Because you have radioactive implants inside your body during brachytherapy, you will be slightly radioactive for a while. This is one of the reasons you’ll be kept in the hospital during low dose rate brachytherapy. Your family won’t be able to stand close to you during treatment and you may need to avoid especially sensitive people (such as small children and pregnant women) at first.
Unsealed Source Radiotherapy
While unsealed source radiotherapy or unsealed source radionuclide therapy (RNT) is rarely used to treat mesothelioma, it’s a good idea to understand the basics about this third type of radiation therapy, in case your doctors mention it.
RNT is administered by injecting radioactive materials (radiopharmaceuticals) in such a way that they migrate to the site of the cancer. RNT substances may also be taken by mouth.
This type of radiation therapy is used mostly to treat a specific set of cancers, including bone cancer and thyroid cancer.
Radiologist vs. Radiation Oncologist
A radiologist is a medical professional who administers X-rays. You will work with a different type of radiation therapist when you receive mesothelioma radiation therapy.
Your medical team will probably include a radiation oncologist or a radiation therapist, or both. Radiation oncologists specialize in the uses of radiation to treat cancer. A radiation therapist is the technician trained to precisely administer treatments like EBRT.

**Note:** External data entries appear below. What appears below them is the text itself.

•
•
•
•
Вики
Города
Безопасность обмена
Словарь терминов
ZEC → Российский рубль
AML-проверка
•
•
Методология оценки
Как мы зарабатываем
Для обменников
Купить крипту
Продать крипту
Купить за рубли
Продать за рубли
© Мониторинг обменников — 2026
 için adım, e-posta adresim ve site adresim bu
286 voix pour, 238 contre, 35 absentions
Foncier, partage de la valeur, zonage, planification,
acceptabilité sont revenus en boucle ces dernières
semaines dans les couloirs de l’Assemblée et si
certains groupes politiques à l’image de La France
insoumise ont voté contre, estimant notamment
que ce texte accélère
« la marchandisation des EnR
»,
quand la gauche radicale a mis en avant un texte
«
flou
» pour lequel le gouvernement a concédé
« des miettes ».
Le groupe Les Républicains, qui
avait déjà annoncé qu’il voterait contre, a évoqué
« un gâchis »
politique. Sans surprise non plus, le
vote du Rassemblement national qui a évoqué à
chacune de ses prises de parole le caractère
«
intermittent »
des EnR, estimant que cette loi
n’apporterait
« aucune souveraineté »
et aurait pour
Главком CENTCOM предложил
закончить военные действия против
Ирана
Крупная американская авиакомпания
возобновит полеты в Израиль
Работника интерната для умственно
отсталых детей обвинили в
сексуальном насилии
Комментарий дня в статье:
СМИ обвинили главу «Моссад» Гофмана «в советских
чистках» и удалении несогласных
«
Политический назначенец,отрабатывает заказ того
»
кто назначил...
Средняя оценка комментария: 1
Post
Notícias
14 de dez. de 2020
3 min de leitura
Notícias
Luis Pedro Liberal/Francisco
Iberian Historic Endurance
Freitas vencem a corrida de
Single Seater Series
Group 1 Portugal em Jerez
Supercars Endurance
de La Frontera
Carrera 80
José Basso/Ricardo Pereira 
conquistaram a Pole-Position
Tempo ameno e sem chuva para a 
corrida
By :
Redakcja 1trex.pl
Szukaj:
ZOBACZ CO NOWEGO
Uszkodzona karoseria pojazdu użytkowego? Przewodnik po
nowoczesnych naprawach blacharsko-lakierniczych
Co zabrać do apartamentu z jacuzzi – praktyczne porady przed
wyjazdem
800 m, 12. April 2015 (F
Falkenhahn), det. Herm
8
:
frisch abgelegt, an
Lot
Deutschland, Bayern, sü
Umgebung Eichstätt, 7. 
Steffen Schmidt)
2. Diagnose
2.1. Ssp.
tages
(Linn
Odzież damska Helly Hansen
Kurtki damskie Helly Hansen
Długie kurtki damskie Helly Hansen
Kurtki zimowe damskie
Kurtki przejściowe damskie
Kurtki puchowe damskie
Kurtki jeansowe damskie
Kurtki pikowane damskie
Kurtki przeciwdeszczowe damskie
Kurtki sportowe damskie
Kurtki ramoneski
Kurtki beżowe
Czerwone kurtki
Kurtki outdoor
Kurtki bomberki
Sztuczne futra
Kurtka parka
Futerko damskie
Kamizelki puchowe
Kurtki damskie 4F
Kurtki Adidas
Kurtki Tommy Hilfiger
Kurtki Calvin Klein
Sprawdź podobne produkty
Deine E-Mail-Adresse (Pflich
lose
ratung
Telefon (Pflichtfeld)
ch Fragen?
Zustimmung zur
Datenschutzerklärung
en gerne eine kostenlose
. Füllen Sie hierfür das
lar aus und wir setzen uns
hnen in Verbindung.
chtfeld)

Radiation as Part of Multimodal Mesothelioma Treatments
Surgery and chemotherapy are both useful mesothelioma treatments that have been shown to extend live expectancy. Multimodal treatments are even more effective. Studies find that patients who receive multiple types of treatment live more than twice as long as those who receive only one mesothelioma treatment.
Chemotherapy plus surgery is the most common multimodal mesothelioma treatment, but radiation can be an important component in a multimodal treatment plan. Radiation can kill cancer cells before or after surgery. Chemotherapy and radiation can also be a useful multimodal mesothelioma treatment if surgery is not an option.
Neoadjuvant and Adjuvant Mesothelioma Radiation Therapy
Mesothelioma radiation therapy may be used before or after other treatments. These two types of multimodal treatments are called neoadjuvant and adjuvant.
Neoadjuvant radiation treatments take place before other mesothelioma treatments, as preparation. A neoadjuvant use of mesothelioma radiation therapy would be to shrink a tumor before surgery. This neoadjuvant treatment allows the surgeon to remove the tumor more easily and completely.
Adjuvant therapy is also called adjunct or add-on treatment. When radiation is used as an adjuvant treatment, it may be administered after mesothelioma surgery to kill any stray cancer cells that the surgeon was not able to remove.
Radiation is also used as an adjuvant treatment in combination with mesothelioma chemotherapy. Mesothelioma radiation therapy increases the effectiveness of chemotherapy.